Improve My Credit Score – Revisited

A few weeks ago, we provided a list of blogs that can potentially help you improve your credit rating. With the credit score situation becoming worse for many Americans today though, we decided to revisit this topic to let you in on the latest news, tips, and strategies you can implement in order to achieve a better financial well-being.

First and foremost, it is important to recognize that in certain cases today, the decline in your credit score isn’t exactly your fault. A lot of it is caused by external factors including the changes in legislation. This may seem like an inevitable event but reading the blogs below can help you gain a better understanding of your situation so you will be in the position to improve it:

Jim Wang @ Bargaineering provided 7 practical tips on how you can compare credit reports and improve your rating. If you’ve been reading up on the topic before, you probably already know the gist of the blog’s content. It basically talked about disputing inaccuracies, paying debt, and the strategies you need to implement with regards to opening and closing accounts.

Jack @ Family Finance Help entered a helpful post titled “Best Way to Improve Your Credit Score after Bankruptcy”. Even though this post is specifically targeted towards individuals who have experienced the devastation of bankruptcy, some of the insights are applicable to ordinary Americans. The blog also talked about treating bankruptcy as a last resort.

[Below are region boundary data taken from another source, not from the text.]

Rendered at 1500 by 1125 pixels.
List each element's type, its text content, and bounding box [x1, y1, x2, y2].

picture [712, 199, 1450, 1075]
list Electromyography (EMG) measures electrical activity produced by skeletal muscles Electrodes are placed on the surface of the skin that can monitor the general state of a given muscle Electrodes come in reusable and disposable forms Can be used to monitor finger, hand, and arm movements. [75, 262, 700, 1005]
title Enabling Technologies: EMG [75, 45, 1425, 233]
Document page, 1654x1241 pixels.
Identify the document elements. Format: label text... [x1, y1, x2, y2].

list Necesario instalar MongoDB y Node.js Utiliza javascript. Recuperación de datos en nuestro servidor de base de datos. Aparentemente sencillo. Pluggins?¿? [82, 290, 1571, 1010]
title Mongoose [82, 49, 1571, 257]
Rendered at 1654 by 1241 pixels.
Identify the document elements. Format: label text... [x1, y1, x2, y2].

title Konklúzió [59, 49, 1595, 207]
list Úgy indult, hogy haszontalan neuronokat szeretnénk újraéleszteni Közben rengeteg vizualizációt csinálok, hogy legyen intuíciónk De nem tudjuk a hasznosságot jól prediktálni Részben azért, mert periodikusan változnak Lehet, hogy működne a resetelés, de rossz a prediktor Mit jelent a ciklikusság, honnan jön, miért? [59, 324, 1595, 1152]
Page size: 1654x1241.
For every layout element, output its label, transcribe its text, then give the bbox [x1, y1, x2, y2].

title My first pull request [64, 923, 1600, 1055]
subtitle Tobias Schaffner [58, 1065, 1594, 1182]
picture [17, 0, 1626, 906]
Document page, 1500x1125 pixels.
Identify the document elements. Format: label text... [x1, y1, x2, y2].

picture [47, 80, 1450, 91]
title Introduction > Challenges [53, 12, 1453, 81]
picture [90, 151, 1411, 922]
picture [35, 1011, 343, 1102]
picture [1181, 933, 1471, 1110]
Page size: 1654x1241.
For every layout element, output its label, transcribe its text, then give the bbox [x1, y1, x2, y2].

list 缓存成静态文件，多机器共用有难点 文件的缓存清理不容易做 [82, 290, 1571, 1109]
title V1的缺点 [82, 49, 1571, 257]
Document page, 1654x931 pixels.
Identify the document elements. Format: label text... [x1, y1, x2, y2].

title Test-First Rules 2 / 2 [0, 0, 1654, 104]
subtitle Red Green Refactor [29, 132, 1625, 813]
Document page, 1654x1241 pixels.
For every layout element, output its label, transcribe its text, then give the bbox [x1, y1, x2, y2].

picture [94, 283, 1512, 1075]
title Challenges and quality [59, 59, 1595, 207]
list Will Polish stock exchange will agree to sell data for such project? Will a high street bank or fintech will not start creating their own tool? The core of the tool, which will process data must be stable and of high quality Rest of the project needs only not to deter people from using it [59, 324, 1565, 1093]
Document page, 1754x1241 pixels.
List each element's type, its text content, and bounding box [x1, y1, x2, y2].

If you’re interested in fixing your credit scores quickly, then reading an entry from Protect Life may be useful for you. Whether you’re buying a new home, a car, or trying to get a student loan, it is important to be sure that your credit rating is acceptable to the lender. Otherwise, you might need to deal with high interest rates and get buried under debt.

Improve Your Credit Rating

With new reforms law being implemented in the finance industry left and right, it is almost inevitable for consumers to feel certain repercussions. The government, the banking industry, and the consumers are all adjusting to the new economic reality. There is a shake-up in almost everything from credit card practices, mortgage loan applications, and credit score. Our previous posts for this week dealt mostly about credit card practices. Now, we will look deeper into the expected changes on your credit report.

Justine @ Credit Karma talked about how your credit report can hurt your chances of landing a job. According to the Society of Human Resource Management, as much as 50 percent of companies look at the credit history of prospective hires. A lot of employers believe that an applicant’s credit report says much about his character, work attitude, and future job performance. For the 14.5 million individuals who had just lost their job, turning to their credit card can actually be damaging to their future employment. Be sure to have a repayment plan in place whenever you take on debt.

Sharon @ Mint listed the 10 Commandments when it comes to maintaining a good credit score. As you probably already know, the credit score can make or break your finances. In fact, it will even affect your chances of getting a job. Among the commands found on the post include not limiting loan types, not missing payments and not closing unused credit card accounts among others.

Tracy @ the Card Offers Blog offers advice to new credit card users with her post titled “What Does a New Credit Card User Need to Know?”. Basically, she cautions users against abusing their credit privileges. Less banks are issuing credit cards these days and they only do so when they have a reasonable expectation that the user can and will pay it back. If you make a lot of missteps on your first card, it might take years before additional credit is extended to you by any company.